Question

A 200 kg set used in a play is stored in the loft above the stage. The rope holding the set passes up and over a pulley, then is tied backstage. The director tells a 100 kg stagehand to lower the set. When he unties the rope, the set falls and the unfortunate man is hoisted into the loft. What is the stagehand' acceleration? < Disregard this question and is an information for the question belowHow does the magnitude of the tension acting on the set change from when the rope was tied backstage to when the stagehand is being hoisted into the loft?A. The magnitude of the tension decreased B. The magnitude of the tension increased C. The magnitude of the tension is the same for both cases

Answer 1

a) a = 3.27 m/s²

b) The magnitude of the tension decreased

Step-by-step explanation:

Part A.

Given:

Mass of the Set: m = 200 Kg

Mass of the stagehand: M = 100 Kg

asystem = a = ?

We can assume masless rope and masless frictionless pulley.
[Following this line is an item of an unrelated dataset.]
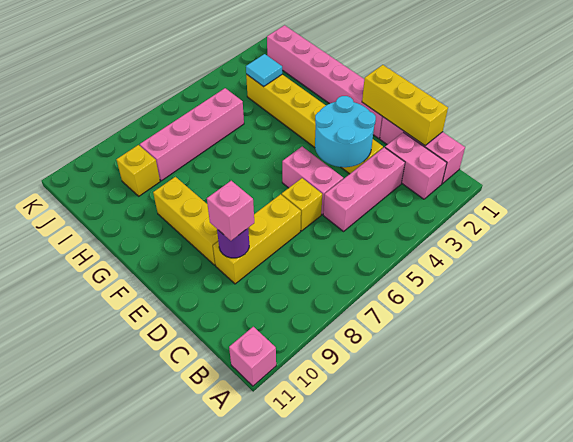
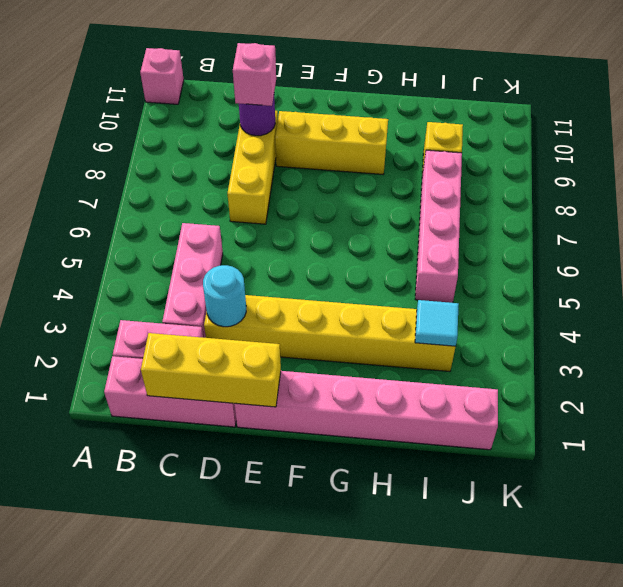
cyan round brick D3:E4 level 2 -> cyan round brick D3 level 2
pink brick D5:E5 level 1 -> none
yellow brick D6 level 1 -> none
Since the rope is masless and the pulley is ideal, the tension Ts and Tm have the same magnitude, T.

In order to understand the question, we can see the pic shown.

We do the free body diagram for m and M, then we can apply Newton's Second Law:

Stagehand:

∑Fy = M*a (+↑)

T - M*g = M*a (I)

Set:

∑Fy = m*a (+↓)

- T + m*g = m*a (II)

Then, we solve the system of equations for a:

T - M*g = M*a

- T + m*g = m*a

⇒ a = g*(m - M)/(M+m)

⇒ a = (9.81 m/s²)*(200 - 100) Kg / (200+100) Kg

⇒ a = 3.27 m/s²

Part B.

The magnitude of the tension decreased due to the system is in motion. On the other hand, the inertia acts on the system (no motion, in this case).